▶ **Your instructions**
Two lines in the data below mark the range: the one with "Preemptive Authentication can" and the one with "1. Agregue una". Return both, along with every line between them, exactly.

▶ **Extracted material**
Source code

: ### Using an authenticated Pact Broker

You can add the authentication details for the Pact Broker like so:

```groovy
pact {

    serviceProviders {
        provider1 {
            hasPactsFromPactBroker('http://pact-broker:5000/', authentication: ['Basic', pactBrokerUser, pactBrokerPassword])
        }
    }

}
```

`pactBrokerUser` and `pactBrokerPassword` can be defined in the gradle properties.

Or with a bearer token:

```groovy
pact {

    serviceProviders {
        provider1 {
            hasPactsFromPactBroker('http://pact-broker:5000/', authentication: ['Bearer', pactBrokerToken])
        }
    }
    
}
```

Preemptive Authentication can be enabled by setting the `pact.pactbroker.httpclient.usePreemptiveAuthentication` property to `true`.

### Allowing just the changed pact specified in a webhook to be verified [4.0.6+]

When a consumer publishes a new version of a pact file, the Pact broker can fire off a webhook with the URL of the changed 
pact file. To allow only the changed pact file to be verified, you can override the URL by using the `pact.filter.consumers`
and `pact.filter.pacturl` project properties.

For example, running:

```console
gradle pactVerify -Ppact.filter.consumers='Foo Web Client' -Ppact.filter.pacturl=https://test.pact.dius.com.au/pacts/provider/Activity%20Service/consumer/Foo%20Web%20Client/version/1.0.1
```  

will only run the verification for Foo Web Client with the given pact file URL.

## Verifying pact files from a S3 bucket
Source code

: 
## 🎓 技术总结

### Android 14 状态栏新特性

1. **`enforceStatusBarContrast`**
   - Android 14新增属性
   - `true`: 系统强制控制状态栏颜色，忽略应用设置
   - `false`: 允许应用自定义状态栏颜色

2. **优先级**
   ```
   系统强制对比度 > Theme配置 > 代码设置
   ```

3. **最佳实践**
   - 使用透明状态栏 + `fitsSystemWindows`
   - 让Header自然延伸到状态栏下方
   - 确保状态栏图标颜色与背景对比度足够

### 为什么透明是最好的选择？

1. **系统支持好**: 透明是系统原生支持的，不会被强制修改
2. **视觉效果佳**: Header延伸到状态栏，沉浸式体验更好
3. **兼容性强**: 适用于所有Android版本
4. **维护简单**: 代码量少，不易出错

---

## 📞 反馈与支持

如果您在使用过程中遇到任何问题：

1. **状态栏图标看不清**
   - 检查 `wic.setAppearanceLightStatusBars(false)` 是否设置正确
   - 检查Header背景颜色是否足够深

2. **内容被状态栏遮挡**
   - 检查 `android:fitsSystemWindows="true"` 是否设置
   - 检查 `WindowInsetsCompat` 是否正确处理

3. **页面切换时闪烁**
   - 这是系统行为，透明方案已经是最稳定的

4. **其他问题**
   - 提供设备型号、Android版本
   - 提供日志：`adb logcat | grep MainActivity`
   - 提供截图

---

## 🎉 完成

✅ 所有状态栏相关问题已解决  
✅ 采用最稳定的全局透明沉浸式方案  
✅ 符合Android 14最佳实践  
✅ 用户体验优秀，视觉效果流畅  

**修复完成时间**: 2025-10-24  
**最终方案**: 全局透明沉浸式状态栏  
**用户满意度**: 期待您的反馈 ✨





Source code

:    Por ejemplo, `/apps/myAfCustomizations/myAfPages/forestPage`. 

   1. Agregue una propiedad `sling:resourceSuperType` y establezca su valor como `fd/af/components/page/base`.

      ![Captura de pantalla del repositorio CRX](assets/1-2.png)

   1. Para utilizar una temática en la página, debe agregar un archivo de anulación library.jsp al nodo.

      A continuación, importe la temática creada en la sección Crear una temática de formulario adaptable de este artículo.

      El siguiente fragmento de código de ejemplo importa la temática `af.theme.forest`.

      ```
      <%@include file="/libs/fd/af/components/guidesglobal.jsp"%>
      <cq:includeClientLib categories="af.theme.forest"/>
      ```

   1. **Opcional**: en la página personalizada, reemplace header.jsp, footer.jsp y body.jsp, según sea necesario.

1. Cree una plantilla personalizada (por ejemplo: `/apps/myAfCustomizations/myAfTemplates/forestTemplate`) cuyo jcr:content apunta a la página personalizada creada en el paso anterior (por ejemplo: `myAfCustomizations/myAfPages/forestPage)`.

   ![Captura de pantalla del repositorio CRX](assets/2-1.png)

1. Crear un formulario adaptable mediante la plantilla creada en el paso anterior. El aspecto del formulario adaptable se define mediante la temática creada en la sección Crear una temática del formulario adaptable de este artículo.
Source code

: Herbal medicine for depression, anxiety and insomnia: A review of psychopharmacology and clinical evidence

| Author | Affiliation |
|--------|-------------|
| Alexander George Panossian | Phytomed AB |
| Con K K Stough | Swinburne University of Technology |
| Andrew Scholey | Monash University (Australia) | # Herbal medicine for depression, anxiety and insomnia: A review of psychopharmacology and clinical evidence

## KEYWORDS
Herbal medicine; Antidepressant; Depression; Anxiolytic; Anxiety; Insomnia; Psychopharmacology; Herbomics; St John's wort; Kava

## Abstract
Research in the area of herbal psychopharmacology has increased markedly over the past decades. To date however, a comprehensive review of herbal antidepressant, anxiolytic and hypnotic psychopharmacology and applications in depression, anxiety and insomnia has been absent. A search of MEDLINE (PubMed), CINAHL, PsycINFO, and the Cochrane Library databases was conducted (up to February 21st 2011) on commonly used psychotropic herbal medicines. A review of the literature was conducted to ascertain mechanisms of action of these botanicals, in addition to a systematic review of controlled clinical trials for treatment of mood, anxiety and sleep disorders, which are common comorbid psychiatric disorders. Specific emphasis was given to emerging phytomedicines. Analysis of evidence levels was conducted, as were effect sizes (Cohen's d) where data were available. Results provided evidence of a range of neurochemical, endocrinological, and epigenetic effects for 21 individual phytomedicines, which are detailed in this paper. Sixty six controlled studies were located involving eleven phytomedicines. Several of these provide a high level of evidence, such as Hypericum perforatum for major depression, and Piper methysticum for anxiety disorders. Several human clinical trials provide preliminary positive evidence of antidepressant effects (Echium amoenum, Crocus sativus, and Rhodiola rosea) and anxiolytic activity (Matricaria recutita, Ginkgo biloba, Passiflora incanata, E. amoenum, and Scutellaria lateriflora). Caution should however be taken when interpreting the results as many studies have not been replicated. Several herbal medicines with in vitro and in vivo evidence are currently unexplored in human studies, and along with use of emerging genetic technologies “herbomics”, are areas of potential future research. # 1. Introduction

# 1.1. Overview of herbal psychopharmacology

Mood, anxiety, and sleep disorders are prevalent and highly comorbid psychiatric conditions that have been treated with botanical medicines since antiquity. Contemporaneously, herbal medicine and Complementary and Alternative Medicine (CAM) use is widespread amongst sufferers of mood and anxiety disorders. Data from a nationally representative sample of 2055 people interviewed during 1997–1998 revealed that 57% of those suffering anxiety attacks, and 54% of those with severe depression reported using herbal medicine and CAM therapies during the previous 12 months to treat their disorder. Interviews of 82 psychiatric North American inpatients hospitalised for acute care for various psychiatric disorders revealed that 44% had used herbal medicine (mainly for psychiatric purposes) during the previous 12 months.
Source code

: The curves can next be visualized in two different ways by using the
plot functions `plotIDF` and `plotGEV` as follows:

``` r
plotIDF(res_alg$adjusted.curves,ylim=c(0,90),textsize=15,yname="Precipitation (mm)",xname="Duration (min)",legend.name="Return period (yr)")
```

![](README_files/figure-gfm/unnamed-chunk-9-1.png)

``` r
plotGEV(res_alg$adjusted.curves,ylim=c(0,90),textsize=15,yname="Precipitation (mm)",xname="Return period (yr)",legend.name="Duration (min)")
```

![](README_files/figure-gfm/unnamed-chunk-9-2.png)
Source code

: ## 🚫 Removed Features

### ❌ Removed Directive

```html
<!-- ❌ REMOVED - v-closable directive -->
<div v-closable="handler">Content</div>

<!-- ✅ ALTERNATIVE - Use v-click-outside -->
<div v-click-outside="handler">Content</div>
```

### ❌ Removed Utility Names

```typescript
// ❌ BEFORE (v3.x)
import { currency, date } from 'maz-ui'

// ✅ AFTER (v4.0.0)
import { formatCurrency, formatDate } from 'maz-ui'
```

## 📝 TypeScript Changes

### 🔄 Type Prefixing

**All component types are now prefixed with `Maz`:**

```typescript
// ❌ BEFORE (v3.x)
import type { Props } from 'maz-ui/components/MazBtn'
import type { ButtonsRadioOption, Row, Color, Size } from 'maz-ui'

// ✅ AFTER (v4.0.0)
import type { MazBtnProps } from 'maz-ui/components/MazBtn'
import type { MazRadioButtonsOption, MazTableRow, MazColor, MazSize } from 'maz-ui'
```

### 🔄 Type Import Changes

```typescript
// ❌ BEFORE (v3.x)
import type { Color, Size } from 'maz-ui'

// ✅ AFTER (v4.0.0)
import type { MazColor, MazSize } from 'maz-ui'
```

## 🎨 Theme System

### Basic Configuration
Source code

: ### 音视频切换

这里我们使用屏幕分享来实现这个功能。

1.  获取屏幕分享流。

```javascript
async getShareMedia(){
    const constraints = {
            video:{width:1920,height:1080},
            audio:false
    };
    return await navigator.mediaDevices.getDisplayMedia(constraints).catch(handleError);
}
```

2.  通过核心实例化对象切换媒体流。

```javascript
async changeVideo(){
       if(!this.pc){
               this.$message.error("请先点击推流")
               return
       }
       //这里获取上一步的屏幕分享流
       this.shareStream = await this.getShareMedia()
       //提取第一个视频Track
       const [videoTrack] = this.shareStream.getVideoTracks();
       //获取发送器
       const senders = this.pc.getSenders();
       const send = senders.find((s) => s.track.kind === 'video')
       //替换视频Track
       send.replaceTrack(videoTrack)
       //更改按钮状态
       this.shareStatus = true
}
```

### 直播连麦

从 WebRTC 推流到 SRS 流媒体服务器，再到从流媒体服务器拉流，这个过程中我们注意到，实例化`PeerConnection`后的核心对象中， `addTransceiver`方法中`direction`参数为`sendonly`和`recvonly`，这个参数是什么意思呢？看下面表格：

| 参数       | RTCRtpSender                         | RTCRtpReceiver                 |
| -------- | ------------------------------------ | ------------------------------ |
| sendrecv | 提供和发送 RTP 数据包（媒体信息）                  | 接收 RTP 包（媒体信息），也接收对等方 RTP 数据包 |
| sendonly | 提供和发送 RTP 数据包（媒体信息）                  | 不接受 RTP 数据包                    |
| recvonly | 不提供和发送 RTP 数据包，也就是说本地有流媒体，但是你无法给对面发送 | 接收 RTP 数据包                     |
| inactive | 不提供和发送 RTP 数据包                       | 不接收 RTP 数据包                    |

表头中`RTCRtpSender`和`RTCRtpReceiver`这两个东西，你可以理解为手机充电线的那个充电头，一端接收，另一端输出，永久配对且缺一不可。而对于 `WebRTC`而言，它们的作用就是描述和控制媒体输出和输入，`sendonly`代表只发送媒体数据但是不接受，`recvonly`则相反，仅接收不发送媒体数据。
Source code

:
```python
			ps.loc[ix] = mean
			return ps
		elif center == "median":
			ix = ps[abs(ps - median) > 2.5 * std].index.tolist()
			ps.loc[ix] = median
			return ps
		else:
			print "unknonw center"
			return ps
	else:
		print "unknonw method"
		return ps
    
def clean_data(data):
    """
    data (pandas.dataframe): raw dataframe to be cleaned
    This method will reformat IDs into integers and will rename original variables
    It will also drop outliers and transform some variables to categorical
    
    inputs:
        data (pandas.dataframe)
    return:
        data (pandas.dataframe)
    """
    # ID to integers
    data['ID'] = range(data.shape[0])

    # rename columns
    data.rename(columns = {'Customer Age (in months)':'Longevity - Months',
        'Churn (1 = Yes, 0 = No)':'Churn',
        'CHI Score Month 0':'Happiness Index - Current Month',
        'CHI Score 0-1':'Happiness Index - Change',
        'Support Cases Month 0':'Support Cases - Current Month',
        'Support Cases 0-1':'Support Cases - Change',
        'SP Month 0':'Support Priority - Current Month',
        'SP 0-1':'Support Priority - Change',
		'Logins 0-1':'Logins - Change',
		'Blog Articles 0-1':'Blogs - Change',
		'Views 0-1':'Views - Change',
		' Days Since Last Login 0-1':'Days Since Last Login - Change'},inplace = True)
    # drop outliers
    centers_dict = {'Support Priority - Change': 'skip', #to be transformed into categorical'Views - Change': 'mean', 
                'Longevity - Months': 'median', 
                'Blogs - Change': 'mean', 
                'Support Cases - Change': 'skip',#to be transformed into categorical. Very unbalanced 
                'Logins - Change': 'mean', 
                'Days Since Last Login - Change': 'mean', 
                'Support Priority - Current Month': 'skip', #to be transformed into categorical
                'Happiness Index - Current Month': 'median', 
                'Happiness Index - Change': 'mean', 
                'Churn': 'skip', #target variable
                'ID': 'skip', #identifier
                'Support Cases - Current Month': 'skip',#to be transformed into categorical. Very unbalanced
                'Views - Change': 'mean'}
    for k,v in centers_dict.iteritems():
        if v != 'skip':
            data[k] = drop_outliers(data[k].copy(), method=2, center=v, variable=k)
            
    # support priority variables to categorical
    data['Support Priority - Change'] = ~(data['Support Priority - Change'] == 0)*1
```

▶ **Solution to this problem**
Preemptive Authentication can be enabled by setting the `pact.pactbroker.httpclient.usePreemptiveAuthentication` property to `true`.

### Allowing just the changed pact specified in a webhook to be verified [4.0.6+]

When a consumer publishes a new version of a pact file, the Pact broker can fire off a webhook with the URL of the changed 
pact file. To allow only the changed pact file to be verified, you can override the URL by using the `pact.filter.consumers`
and `pact.filter.pacturl` project properties.

For example, running:

```console
gradle pactVerify -Ppact.filter.consumers='Foo Web Client' -Ppact.filter.pacturl=https://test.pact.dius.com.au/pacts/provider/Activity%20Service/consumer/Foo%20Web%20Client/version/1.0.1
```  

will only run the verification for Foo Web Client with the given pact file URL.

## Verifying pact files from a S3 bucket
Source code

: 
## 🎓 技术总结

### Android 14 状态栏新特性

1. **`enforceStatusBarContrast`**
   - Android 14新增属性
   - `true`: 系统强制控制状态栏颜色，忽略应用设置
   - `false`: 允许应用自定义状态栏颜色

2. **优先级**
   ```
   系统强制对比度 > Theme配置 > 代码设置
   ```

3. **最佳实践**
   - 使用透明状态栏 + `fitsSystemWindows`
   - 让Header自然延伸到状态栏下方
   - 确保状态栏图标颜色与背景对比度足够

### 为什么透明是最好的选择？

1. **系统支持好**: 透明是系统原生支持的，不会被强制修改
2. **视觉效果佳**: Header延伸到状态栏，沉浸式体验更好
3. **兼容性强**: 适用于所有Android版本
4. **维护简单**: 代码量少，不易出错

---

## 📞 反馈与支持

如果您在使用过程中遇到任何问题：

1. **状态栏图标看不清**
   - 检查 `wic.setAppearanceLightStatusBars(false)` 是否设置正确
   - 检查Header背景颜色是否足够深

2. **内容被状态栏遮挡**
   - 检查 `android:fitsSystemWindows="true"` 是否设置
   - 检查 `WindowInsetsCompat` 是否正确处理

3. **页面切换时闪烁**
   - 这是系统行为，透明方案已经是最稳定的

4. **其他问题**
   - 提供设备型号、Android版本
   - 提供日志：`adb logcat | grep MainActivity`
   - 提供截图

---

## 🎉 完成

✅ 所有状态栏相关问题已解决  
✅ 采用最稳定的全局透明沉浸式方案  
✅ 符合Android 14最佳实践  
✅ 用户体验优秀，视觉效果流畅  

**修复完成时间**: 2025-10-24  
**最终方案**: 全局透明沉浸式状态栏  
**用户满意度**: 期待您的反馈 ✨





Source code

:    Por ejemplo, `/apps/myAfCustomizations/myAfPages/forestPage`. 

   1. Agregue una propiedad `sling:resourceSuperType` y establezca su valor como `fd/af/components/page/base`.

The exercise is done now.